### Work to be completed
Copy word for word the text lines in the rows below, from the line that contains "A Trusted Dating Site with Experience" through the line that contains "Equip your classroom", with both of those lines included. Leave the pictures out of your answer.

### Records
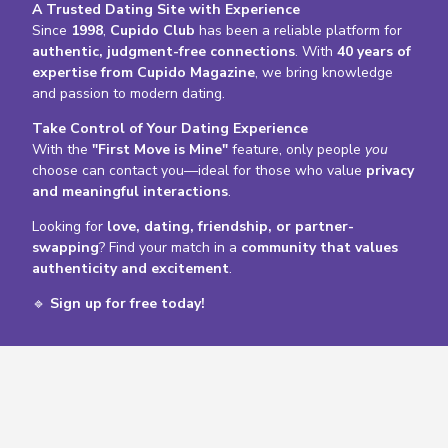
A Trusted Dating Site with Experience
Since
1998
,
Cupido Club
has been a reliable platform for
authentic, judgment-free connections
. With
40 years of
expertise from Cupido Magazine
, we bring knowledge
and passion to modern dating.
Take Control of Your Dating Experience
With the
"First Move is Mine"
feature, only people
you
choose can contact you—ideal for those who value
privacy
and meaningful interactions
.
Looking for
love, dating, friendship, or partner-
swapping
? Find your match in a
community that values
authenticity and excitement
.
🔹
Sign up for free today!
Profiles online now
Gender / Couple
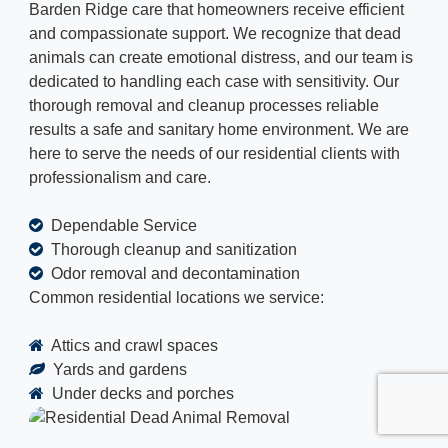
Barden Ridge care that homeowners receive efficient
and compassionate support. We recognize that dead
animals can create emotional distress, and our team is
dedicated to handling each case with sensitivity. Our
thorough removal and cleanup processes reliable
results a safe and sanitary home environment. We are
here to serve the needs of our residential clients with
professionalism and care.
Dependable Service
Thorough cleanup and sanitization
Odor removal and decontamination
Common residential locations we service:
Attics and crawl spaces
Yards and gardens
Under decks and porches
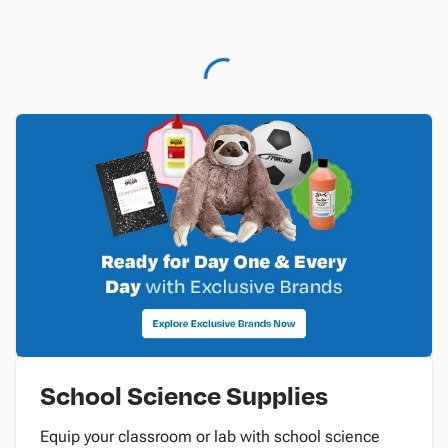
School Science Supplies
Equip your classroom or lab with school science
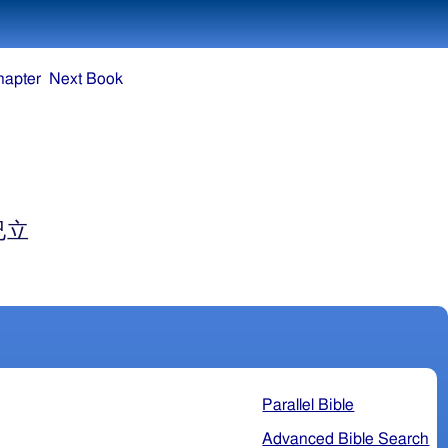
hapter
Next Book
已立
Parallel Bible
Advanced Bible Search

---

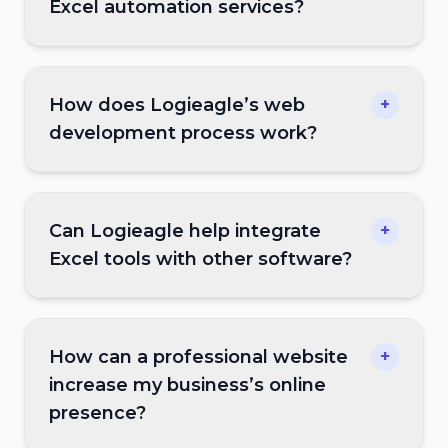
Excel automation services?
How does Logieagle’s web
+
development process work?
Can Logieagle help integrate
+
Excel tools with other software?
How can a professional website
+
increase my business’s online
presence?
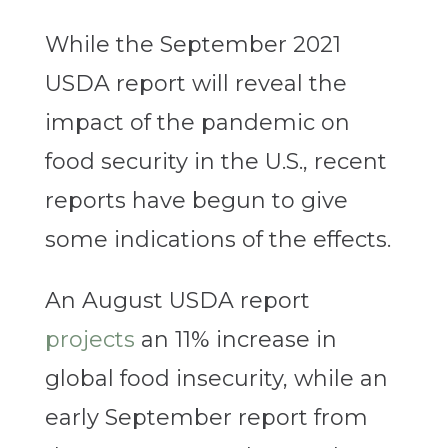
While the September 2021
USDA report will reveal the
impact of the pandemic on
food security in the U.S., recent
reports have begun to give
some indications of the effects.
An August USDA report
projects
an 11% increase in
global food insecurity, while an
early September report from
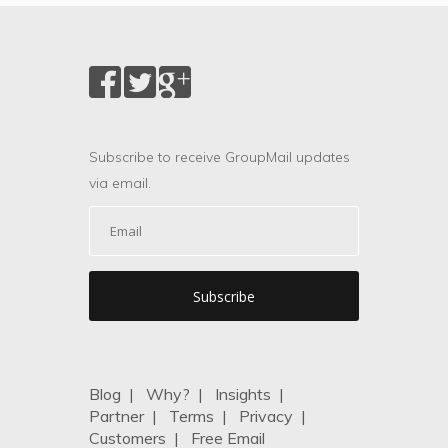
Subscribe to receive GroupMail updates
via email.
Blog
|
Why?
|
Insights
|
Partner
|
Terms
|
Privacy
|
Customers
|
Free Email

### Exercise result
A Trusted Dating Site with Experience
Since
1998
,
Cupido Club
has been a reliable platform for
authentic, judgment-free connections
. With
40 years of
expertise from Cupido Magazine
, we bring knowledge
and passion to modern dating.
Take Control of Your Dating Experience
With the
"First Move is Mine"
feature, only people
you
choose can contact you—ideal for those who value
privacy
and meaningful interactions
.
Looking for
love, dating, friendship, or partner-
swapping
? Find your match in a
community that values
authenticity and excitement
.
🔹
Sign up for free today!
Profiles online now
Gender / Couple
Barden Ridge care that homeowners receive efficient
and compassionate support. We recognize that dead
animals can create emotional distress, and our team is
dedicated to handling each case with sensitivity. Our
thorough removal and cleanup processes reliable
results a safe and sanitary home environment. We are
here to serve the needs of our residential clients with
professionalism and care.
Dependable Service
Thorough cleanup and sanitization
Odor removal and decontamination
Common residential locations we service:
Attics and crawl spaces
Yards and gardens
Under decks and porches
School Science Supplies
Equip your classroom or lab with school science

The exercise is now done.